By P.C. Broderick|P. Blewitt
Pearson Allyn Bacon Prentice Hall

We can describe four basic parenting styles, or constellations of parenting characteristics, by combining and crossing the positive and negative poles of parental responsiveness and demandingness (Maccoby & Martin, 1983). As you will see, these styles are often predictive of child characteristics (e.g., Baumrind, 1989, 1993).

The Authoritative Style

Parents with an authoritative style are both highly responsive and highly demanding. So, they create a positive emotional climate for their children, promoting autonomy and supporting assertiveness and individuality. At the same time these parents accept responsibility for socializing their children by expecting mature behavior and setting and enforcing clear standards. Other qualities also tend to be part of this constellation: These parents are often openly affectionate; they encourage two-way communication with their children (that is, they genuinely listen and pay attention as well as talking themselves).
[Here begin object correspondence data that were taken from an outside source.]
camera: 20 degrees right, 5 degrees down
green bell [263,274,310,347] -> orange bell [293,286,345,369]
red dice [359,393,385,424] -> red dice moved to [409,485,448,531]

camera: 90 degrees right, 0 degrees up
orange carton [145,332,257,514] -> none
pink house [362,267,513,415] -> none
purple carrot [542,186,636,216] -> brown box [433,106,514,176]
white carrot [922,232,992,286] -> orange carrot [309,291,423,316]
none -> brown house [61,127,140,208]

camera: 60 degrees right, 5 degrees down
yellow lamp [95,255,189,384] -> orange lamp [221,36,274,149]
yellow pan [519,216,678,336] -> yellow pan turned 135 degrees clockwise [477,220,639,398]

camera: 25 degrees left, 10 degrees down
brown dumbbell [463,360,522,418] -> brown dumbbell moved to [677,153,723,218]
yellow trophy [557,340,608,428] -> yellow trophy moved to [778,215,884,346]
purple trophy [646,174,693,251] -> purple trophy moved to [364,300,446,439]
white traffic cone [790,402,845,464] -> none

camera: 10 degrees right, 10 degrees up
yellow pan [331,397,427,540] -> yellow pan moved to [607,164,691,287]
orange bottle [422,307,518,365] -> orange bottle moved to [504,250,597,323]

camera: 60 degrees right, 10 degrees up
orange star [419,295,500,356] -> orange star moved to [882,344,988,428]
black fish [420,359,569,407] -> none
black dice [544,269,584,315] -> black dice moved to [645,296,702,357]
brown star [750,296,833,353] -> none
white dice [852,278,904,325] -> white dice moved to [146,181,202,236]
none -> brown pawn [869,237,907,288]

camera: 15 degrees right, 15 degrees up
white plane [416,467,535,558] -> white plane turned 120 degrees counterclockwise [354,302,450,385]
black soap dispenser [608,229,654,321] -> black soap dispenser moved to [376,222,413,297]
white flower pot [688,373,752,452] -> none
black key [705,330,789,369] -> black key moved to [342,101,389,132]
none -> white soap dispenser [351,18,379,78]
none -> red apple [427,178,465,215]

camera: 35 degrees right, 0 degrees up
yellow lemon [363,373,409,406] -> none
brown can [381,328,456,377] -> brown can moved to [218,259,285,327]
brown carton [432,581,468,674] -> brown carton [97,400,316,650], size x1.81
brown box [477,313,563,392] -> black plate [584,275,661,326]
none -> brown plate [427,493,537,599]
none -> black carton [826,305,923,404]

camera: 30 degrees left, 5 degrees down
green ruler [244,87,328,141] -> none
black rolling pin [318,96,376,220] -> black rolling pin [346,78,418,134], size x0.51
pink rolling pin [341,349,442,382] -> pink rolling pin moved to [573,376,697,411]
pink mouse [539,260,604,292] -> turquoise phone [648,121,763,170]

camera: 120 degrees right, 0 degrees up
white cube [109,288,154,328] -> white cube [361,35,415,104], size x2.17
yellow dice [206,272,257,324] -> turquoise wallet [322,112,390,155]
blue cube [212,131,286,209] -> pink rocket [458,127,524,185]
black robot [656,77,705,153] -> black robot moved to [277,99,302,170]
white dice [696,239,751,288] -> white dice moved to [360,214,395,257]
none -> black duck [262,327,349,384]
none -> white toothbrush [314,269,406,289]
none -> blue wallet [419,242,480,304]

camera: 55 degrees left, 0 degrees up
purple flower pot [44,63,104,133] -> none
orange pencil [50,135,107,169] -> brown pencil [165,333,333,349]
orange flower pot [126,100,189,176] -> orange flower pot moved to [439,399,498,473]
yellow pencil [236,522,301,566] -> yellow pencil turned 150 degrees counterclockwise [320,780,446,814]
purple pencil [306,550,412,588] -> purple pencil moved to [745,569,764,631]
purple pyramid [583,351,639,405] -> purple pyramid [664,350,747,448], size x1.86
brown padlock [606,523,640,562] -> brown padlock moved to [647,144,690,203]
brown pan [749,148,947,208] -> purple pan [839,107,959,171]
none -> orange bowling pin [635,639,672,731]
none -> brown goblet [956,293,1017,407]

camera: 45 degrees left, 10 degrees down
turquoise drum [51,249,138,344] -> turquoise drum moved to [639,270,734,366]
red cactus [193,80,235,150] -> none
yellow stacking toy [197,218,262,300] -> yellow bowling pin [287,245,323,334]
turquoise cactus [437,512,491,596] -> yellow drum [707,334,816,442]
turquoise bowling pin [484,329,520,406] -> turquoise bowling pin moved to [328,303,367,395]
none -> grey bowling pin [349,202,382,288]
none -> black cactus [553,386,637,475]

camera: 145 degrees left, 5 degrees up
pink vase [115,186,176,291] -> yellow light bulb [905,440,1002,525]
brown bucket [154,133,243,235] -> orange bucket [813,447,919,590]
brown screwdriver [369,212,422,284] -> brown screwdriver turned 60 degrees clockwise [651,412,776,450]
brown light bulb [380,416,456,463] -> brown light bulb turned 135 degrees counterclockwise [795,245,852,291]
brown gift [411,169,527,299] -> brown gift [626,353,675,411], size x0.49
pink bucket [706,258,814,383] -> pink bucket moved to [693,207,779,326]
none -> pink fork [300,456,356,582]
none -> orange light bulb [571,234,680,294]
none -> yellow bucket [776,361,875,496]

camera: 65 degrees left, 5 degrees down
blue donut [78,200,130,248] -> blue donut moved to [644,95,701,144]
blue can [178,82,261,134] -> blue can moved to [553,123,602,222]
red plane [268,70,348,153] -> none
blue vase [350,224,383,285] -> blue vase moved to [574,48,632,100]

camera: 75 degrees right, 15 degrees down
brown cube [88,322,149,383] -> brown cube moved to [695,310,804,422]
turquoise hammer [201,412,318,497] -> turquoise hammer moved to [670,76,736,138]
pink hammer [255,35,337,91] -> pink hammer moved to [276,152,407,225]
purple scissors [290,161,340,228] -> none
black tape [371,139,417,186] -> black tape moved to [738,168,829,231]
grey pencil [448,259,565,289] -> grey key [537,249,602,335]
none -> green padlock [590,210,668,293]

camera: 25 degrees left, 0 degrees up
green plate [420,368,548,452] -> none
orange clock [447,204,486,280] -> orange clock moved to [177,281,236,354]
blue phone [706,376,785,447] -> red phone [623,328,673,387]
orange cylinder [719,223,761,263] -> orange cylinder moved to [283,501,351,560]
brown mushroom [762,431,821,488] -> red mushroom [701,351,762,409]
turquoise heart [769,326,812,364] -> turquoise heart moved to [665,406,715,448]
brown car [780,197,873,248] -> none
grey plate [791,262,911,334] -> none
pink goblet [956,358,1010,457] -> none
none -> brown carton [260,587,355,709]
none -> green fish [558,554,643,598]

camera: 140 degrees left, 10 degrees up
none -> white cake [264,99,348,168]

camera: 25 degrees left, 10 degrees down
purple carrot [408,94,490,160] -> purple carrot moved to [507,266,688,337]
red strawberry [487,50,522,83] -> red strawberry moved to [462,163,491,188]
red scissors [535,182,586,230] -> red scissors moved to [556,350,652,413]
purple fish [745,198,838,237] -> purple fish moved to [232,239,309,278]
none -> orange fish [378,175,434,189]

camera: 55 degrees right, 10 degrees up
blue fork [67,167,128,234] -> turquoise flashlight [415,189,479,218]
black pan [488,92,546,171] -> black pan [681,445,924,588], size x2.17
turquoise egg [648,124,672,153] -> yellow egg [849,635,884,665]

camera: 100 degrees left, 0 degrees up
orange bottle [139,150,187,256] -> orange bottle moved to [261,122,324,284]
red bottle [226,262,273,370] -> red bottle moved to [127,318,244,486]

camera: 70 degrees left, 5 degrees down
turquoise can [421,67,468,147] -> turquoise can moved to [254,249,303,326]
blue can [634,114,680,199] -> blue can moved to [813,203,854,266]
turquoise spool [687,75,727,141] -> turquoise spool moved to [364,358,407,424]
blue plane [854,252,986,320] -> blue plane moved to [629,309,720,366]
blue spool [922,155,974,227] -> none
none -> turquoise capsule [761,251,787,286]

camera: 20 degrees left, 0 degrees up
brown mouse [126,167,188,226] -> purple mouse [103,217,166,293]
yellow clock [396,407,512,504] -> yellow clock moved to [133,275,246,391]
Their communications about expectations and standards are usually clear and come with explanations that go beyond “You do it because I said so” to statements that help children make sense of their parents’ demands.

The Authoritarian Style

Authoritarian parents are low on responsiveness, but highly demanding. Thus they do not create a positive emotional climate nor encourage children’s individualistic strivings or assertiveness, but they do tend to exercise considerable control, making maturity demands and requiring conformity to rules. In addition, other qualities tend to be characteristic of authoritarian parents. First, authoritarian parents usually communicate less effectively with their children than authoritative parents; their communications are more one-sided (“I say what will happen; you listen”); they express less affection; and their control tends to be more restrictive, meaning that they tend to restrict their children’s emotional expressiveness and other self-assertive behaviors. They also are more likely to exercise control by using power assertion (see the section on parenting practices below) and are less likely to provide explanations that go beyond “Because I said so.”